Web design trends and UI/UX are an extremely important aspect of any business now. And having poor design can ruin your first impression on your potential customer. That’s why startups should be keen on making good design a priority.
Breaking Down The Infographic
The changes you’ll have to make for some of these will require a formal web developer, but you can do a handful of these tips on your own if you know some basic HTML and CSS.
Either way, to help you learn more about these 10 tips, and their pros and cons, read the section below.
#1) Age-responsive design
Age-responsive design requires a new layout, format, and even different writing catered to age-groups to be truly effective. This spells TONS OF WORK.
If you have the human resources and monetary resources to do age-responsive design, then I say go for it. Otherwise, just focus on your target market and solving the needs of your customers.
#2) Skeleton screens
Skeleton screens are not a brand new concept. In fact, from my research, it’s been floating around since 2013, if not earlier.
Nevertheless, it’s not easy to implement, but they can be useful for the end-user. Skeleton screens require a good UI/UX designer to develop and there are no simple WordPress plugins to instantly deliver you with this functionality.
It’s true that the faster your website loads, the better shot you have at converting visitors into subscribers or customers. However, you don’t need skeleton screens to do this. Instead, if you focus on decreasing page load times, then you will achieve a similar effect.
#3) Engagement bots
Engagement bots are pretty great if used properly. You have to program your bot well so it doesn’t engage your visitor or user in the wrong way. Can you imagine how it would turn off people if it improperly engaged them?
One example of how you can use an engagement bot is to use it in a specific part of the sales process as a way to see if there are any questions from the end-user.

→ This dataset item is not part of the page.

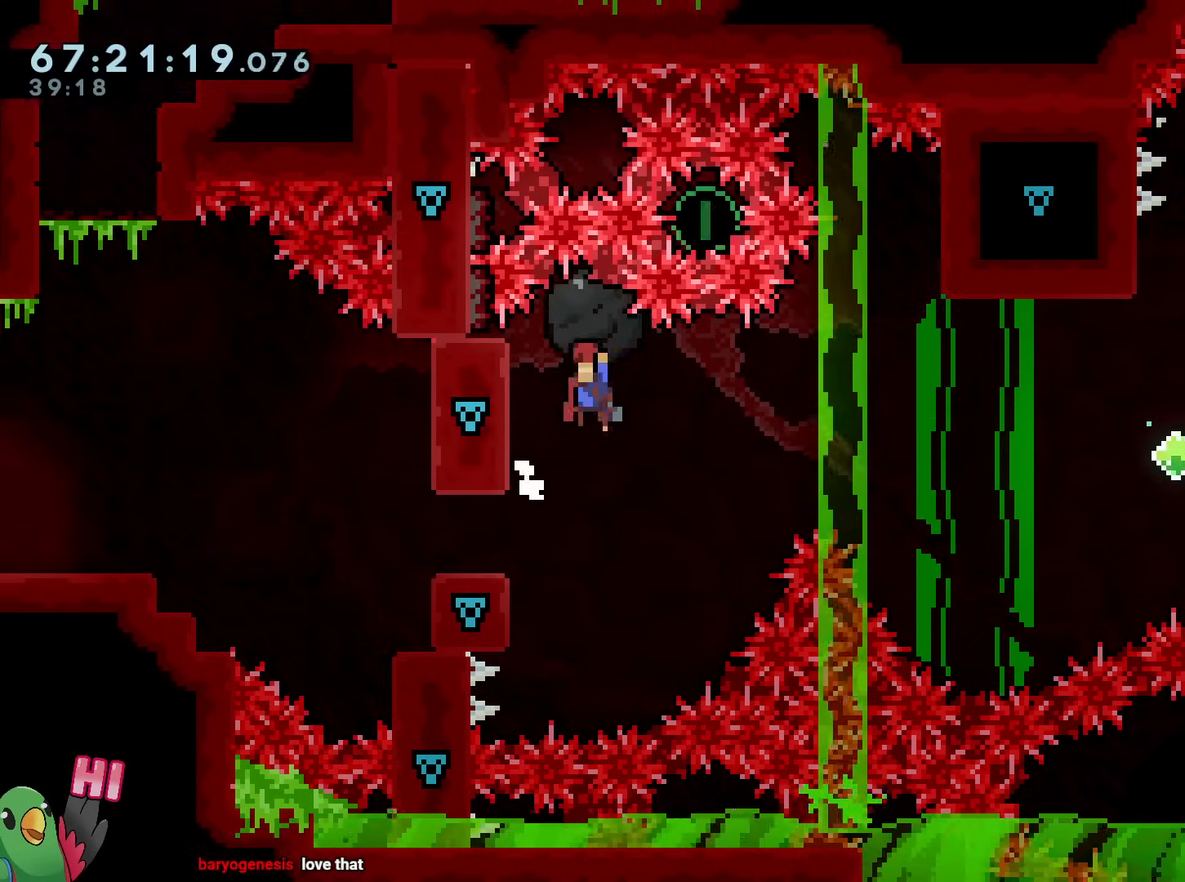
{"buttons": ["B", "R1"], "left_stick": "center", "right_stick": "center", "events": [[167, "left_stick", "left"], [367, "B", "up"], [400, "R1", "up"], [417, "left_stick", "center"], [484, "B", "down"], [484, "R1", "down"]]}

Then you can have a company representative to get back to that person within 12 to 24 hours after it collects the questions.
The bottom line is that if you have the time to put into them, then you’re likely going to see a benefit.
#4) Shopping cart marketing
Shopping cart marketing, or up-selling, isn’t necessarily something that will increase the likelihood of a visitor converting into a customer. But rather, it will increase your sales. It’s a good idea to capitalize on. Would you like to super-size that for just $1.00 more? Upsells are an important part of any business and increasing revenue. If you can do it, you should do it!
#5) Animated calls to action
Animated calls to action can be somewhat easily implementable without hiring a developer if you’re using pre-coded CSS like from this website.
The awesome thing about that post I linked to is that it has all of the code you need to see how the animated buttons are coded and you can see what the animation actually looks like.
Cinemagraphs are by no means new. They’ve actually been around for a couple of years. Some call it a rebrand of what a GIF is, however, they seem to be a little more elegant.
Check out this link from BlazePress that will show you multiple examples of cinemagraphs.
#7) Persuasion videos
Persuasion videos are just a different style of marketing via video than explainer videos. This is becoming more of a trend to do than the basic explainer video. Because, as the infographic mentioned, it portrays more authenticity than animated explainer videos and gives you a better chance to connect with the end-user on a more human level.
#8) Value-based exit overlays
Value-based exit overlays are a fantastic way to increase conversions. Exit pop-ups or overlays are great when you give your visitors some extra incentive to make a purchase, sign up to your email list, or take an exit survey. Some ways to retain your visitor to make a conversion could be by giving them an exclusive guide, a coupon to purchase your product/service, or win a prize.
#9) Death of the homepage
Death of the homepage denotes there are more website conversions when using audience-specific landing pages. Having specific a landing page that asks you to select which audience you belong to can absolutely increase conversions. This works best if you have multiple products or services that span across different audience segments.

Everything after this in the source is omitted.